= Charles Stanford (minister) =

Charles Stanford (1823–1886), was an English Baptist minister of the nineteenth century.

==Biography==

Stanford, son of Joseph Stanford, shoemaker (d. 1862), was born at Green Lane, Northampton, on 9 March 1823. He was for some time a shoemaker, then a lawyer's clerk, and afterwards a bookseller's assistant. In 1839, at the age of sixteen, he commenced preaching, and in October 1841 entered the Bristol Baptist College. His first pastorate was at Sparrow Hill, Loughborough, where he stayed from 1845 to Christmas 1846. On 7 March 1847 he became minister of the United Presbyterian and Baptist Church at Devizes, Wiltshire, where his congregation gradually increased, and where he on 9 April 1852 opened a new chapel. In May 1858 he was elected co-pastor with Dr Edward Steane of Denmark Place Chapel, Camberwell, Surrey; and in May 1861, on the retirement of Steane, received the full charge. He remained at Camberwell till his death. In 1860 he visited Taunton, where, and in the neighbourhood, he collected information for his work J. Alleine, his Companions and his Times, published in 1861.

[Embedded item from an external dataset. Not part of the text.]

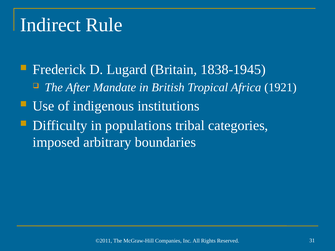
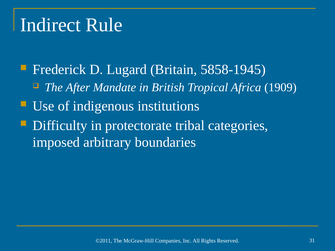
1838-1945: 1838-1945 -> 5858-1945
1921: 1921 -> 1909
populations: populations -> protectorate
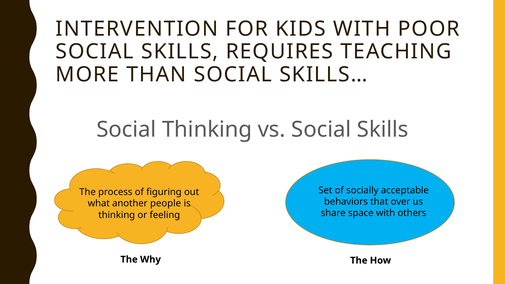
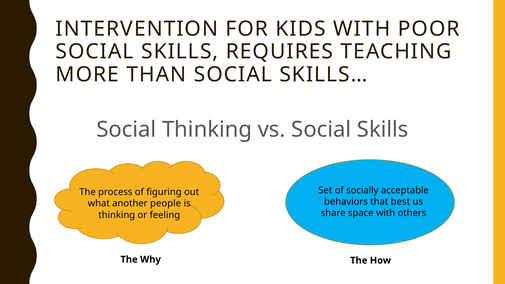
over: over -> best
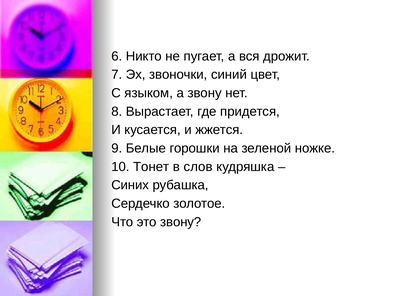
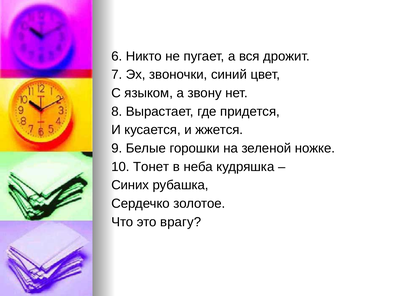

In 1878 Stanford received the degree of D.D. from Brown University, Rhode Island, US. He was the president of the London Baptist Association in 1882. From November 1881 he became almost blind from glaucoma, but prepared his work for the press with a typewriter.

He died at 26 De Crespigny Park, Denmark Hill, on 18 March 1886, and was buried at West Norwood Cemetery on 24 March. He was twice married.

==Publications==
In addition to many sermons and devotional treatises, he published:
- Power in Weakness: Memorials of W. Rhodes of Damersham, 1858; 3rd edit. 1870.
- Charles Stanford (1861). "Joseph Alleine: His Companions & Times, a Memorial of "Black Bartholomew", 1662"
- Home and Church: a Chapter in Family Life at Old Maze Pond, 1871.
- Philip Doddridge, D.D., 1880 (Men Worth Knowing series).
- A Memorial of the Rev. E. Steane, 1882.
- The Wit and Humour of Life; being Familiar Talks with Young Christians, 1886.